Under the WBG twin goals of ending extreme poverty and promoting shared prosperity, the CPF is structured around three interconnected focus areas: (i) improving governance; (ii) enhancing private sector job creation; and (iii) improving social inclusion.

Last Updated: Apr 01, 2016

Access to Finance for Micro and Small Enterprises:
Channeled through the Social Fund for Development (SFD) and on-lent to eligible financial intermediaries, the lines of credit have reached more than 118,000 beneficiaries, 32% of which are women, and 40% are youth. This led to the creation of 223,905 job opportunities by the end of December 2015. In addition to a special focus on youth and women, as well as underserved regions, innovative financing mechanisms are being promoted, including venture capital mechanisms.

Labor Intensive Public Works Program:
The projects have reached more than 127,000 beneficiaries, of which 44% are female, 72% come from Upper Egypt, and 76% are youth. More than 21 million days of work have been offered.
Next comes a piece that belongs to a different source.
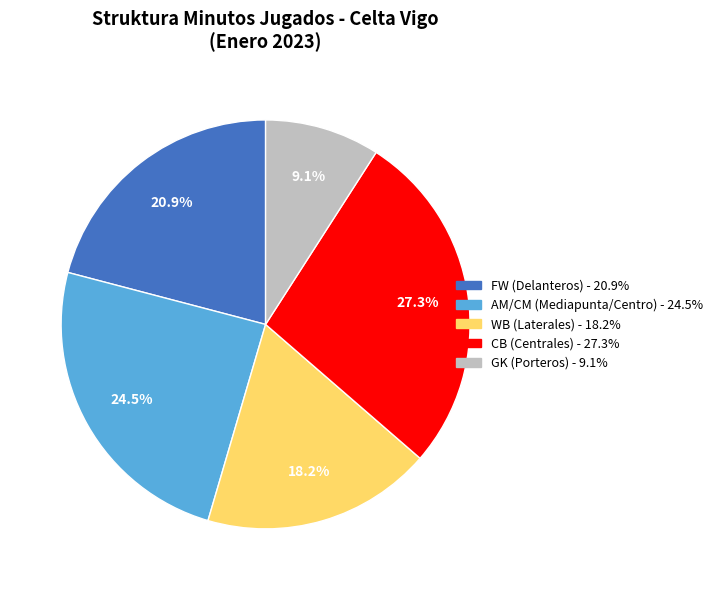

Is there any slice that represents more than half of the pie?

No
A multi-sector team provided technical advice to the government on subsidy reform and cash transfers and supported the design a targeted cash transfer program.

Strengthening Social Safety Net Project
The project has helped launch the cash transfer programs Takaful and Karama in April 2015 in Egypt’s most lagging regions. So far, more than 720,000 households have applied/registered to the program and more than 300,000 beneficiary eligible households have received cash payments.
Energy projects:
The fast track power generation program (2,100MW) was one of the main drivers for bringing installed capacity to a total of 29,000 MW. From FY06 to FY13, the World Bank supported four gas-fired generation plants (El Tebbin, Ain Sokhna, Giza North and Helwan South) and supported a program of renewables. A natural gas project has connected more than 365,637 households representing 15% of connected households in Cairo and Giza governorates. More than 90,000 low income households have been connected to the gas distribution network and more than 3,000 jobs were created, mainly in network installation and maintenance.

Water, Sanitation and Irrigation:
Improved irrigation and drainage services were provided to over 300,000 farmers. 1,465 water user associations (WUAs) were established and Egypt’s first waste water PPP was successfully completed in cooperation with IFC. The bank has also been supporting the Sanitation sector through the Integrated Sanitation and Sewerage Infrastructure Project which closed in December 2015 benefiting 13,300 households. The Bank is currently implementing Integrated Sanitation and Sewerage Infrastructure Project which targets to benefit 55,000 households. Moreover, a large Program has been recently approved to increase access to improved sanitation services in Egypt’s rural communities. 167,000 households within the Delta are expected to be connected by 2020.

Investment support:
The Multilateral Investment Guarantee Agency reinsured the United States Overseas Private Investment Corporation’s coverage of Apache Corporation’s investments in its subsidiaries in Egypt.